Exercise objective: Would you reproduce, without any alteration, the lines from the opening line of the entries through the line that has "solas por esta parte del mundo." in it?
━━━━━━━━━━━━━━━━
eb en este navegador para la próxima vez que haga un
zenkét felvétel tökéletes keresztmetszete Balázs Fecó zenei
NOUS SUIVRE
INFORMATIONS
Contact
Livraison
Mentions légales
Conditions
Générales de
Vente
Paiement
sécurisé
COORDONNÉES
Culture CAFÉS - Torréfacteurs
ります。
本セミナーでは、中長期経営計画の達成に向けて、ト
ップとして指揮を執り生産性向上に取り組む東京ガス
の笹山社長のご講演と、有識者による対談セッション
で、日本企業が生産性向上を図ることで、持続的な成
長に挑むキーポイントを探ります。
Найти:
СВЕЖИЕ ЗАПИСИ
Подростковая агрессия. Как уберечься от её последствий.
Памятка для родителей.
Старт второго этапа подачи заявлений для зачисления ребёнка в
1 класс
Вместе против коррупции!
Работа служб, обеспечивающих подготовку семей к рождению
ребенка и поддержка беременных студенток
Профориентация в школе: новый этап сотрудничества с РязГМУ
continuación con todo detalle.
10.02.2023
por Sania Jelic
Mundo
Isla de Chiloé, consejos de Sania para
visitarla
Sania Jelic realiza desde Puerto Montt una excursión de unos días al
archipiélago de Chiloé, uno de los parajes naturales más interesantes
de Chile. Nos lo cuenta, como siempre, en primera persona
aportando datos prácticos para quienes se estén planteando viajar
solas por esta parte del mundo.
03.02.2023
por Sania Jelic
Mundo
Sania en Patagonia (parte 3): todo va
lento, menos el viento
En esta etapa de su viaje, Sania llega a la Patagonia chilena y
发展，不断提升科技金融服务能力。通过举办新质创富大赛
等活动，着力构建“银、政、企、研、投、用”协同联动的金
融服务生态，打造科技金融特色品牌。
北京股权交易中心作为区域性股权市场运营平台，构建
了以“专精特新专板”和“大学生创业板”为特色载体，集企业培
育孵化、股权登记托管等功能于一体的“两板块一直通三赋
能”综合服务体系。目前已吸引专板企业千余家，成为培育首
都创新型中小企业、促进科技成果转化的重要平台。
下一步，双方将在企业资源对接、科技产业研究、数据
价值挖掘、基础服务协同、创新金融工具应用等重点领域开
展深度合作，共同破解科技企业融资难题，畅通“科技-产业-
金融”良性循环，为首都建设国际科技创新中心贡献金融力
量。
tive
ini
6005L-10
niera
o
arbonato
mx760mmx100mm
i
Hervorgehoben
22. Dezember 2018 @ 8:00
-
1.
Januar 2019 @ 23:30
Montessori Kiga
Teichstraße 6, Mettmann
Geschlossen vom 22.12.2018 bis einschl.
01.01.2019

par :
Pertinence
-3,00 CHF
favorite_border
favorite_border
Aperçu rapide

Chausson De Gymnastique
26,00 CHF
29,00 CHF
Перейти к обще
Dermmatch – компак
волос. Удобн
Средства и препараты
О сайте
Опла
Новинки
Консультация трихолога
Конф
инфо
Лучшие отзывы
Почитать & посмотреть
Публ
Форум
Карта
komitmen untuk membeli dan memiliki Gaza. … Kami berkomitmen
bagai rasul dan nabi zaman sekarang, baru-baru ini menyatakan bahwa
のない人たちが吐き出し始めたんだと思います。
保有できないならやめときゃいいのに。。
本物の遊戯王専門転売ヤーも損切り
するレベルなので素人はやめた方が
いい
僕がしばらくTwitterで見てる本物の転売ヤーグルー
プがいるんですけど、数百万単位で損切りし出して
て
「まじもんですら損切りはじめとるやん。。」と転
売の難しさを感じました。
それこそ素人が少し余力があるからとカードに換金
━━━━━━━━━━━━━━━━
Reply to the task:
eb en este navegador para la próxima vez que haga un
zenkét felvétel tökéletes keresztmetszete Balázs Fecó zenei
NOUS SUIVRE
INFORMATIONS
Contact
Livraison
Mentions légales
Conditions
Générales de
Vente
Paiement
sécurisé
COORDONNÉES
Culture CAFÉS - Torréfacteurs
ります。
本セミナーでは、中長期経営計画の達成に向けて、ト
ップとして指揮を執り生産性向上に取り組む東京ガス
の笹山社長のご講演と、有識者による対談セッション
で、日本企業が生産性向上を図ることで、持続的な成
長に挑むキーポイントを探ります。
Найти:
СВЕЖИЕ ЗАПИСИ
Подростковая агрессия. Как уберечься от её последствий.
Памятка для родителей.
Старт второго этапа подачи заявлений для зачисления ребёнка в
1 класс
Вместе против коррупции!
Работа служб, обеспечивающих подготовку семей к рождению
ребенка и поддержка беременных студенток
Профориентация в школе: новый этап сотрудничества с РязГМУ
continuación con todo detalle.
10.02.2023
por Sania Jelic
Mundo
Isla de Chiloé, consejos de Sania para
visitarla
Sania Jelic realiza desde Puerto Montt una excursión de unos días al
archipiélago de Chiloé, uno de los parajes naturales más interesantes
de Chile. Nos lo cuenta, como siempre, en primera persona
aportando datos prácticos para quienes se estén planteando viajar
solas por esta parte del mundo.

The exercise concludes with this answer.